FICTION OF LAW
FICTION OF LAW. The assumption that a certain thing is true, and which gives to a person or thing, a quality which is not natural to it, and establishes, consequently, a certain disposition, which, without the fiction, would be repugnant to reason and to truth. It is an order of things which does not exist, but which the law prescribe; or authorizes it differs from presumption, because it establishes as true, something which is false; whereas presumption supplies the proof of something true. Dalloz, Dict. h. t. See 1 Toull. 171, n. 203; 2 Toull. 217, n. 203; 11 Toull. 11, n. 10, note 2; Ferguson, Moral Philosophy, part 5, c. 10, s. 3 Burgess on Insolvency, 139, 140; Report of the Revisers of the Civil Code of Pennsylvania, March 1, 1832, p. 8.
2. The law never feigns what is impossible fictum est id quod factum non est sed fieri potuit. Fiction is like art; it imitates nature, but never disfigures it it aids truth, but it ought never to destroy it. It may well suppose that what was possible, but which is not, exists; but it will never feign that what was impossible, actually is. D'Aguesseau, Oeuvres, tome iv. page 427, 47e Plaidoyer.
3. Fictions were invented by the Roman praetors, who, not possessing the power to abrogate the law, were nevertheless willing to derogate from it, under the pretence of doing equity. Fiction is the resource of weakness, which, in order to obtain its object, assumes as a fact, what is known to be contrary to truth: when the legislator desires to accomplish his object, he need not feign, he commands. Fictions of law owe their origin to the legislative usurpations of the bench. 4 Benth. Ev. 300.

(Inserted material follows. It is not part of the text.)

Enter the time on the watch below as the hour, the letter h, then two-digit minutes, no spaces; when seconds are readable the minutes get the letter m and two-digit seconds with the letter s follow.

4. It is said that every fiction must be framed according to the rules of law, and that every legal fiction must have equity for its object. 10 Co. 42; 10 Price's R. 154; Cowp. 177. To prevent, their evil effects, they are not allowed to be carried further than the reasons which introduced them necessarily require. 1 Lill. Ab. 610; Hawk. 320; Best on Pres. §20.
5. The law abounds in fictions. That an estate is in abeyance; the doctrine of remitter, by which a party who has been disseised of his freehold, and afterwards acquires a defective title, is remitted to his former good title; that one thing done today, is considered as done, at a preceding time by the doctrine of relation; that, because one thing is proved, another shall be presumed to be true, which is the case in all presumptions; that the heir, executor, and administrator stand by representation, in the place of the deceased are all fictions of law. "Our various introduction of John Doe and Richard Roe," says Mr. Evans, (Poth. on Ob. by Evans, vol. n. p. 43,) "our solemn process upon disseisin by Hugh Hunt; our casually losing and finding a ship (which never was in Europe) in the parish of St. Mary Le Bow, in the ward of Cheap; our trying the validity of a will by an imaginary, wager of five pounds; our imagining and compassing the king's death, by giving information which may defeat an attack upon an enewy's settlement in the antipodes our charge of picking a pocket, or forging a bill with force and arms; of neglecting to repair a bridge, against the peace of our lord the king, his crown and dignity are circumstances, which, looked at by themselves, would convey an impression of no very favorable nature, with respect to the wisdom of our jurisprudence." Vide 13 Vin. Ab. 209; Merl. Rep. h. t.; Dane's Ab. Index, h. t.; and Rey, des Inst. de I'Angl. tome 2, p. 219, where he severely cesures these fictions as absurd and useless.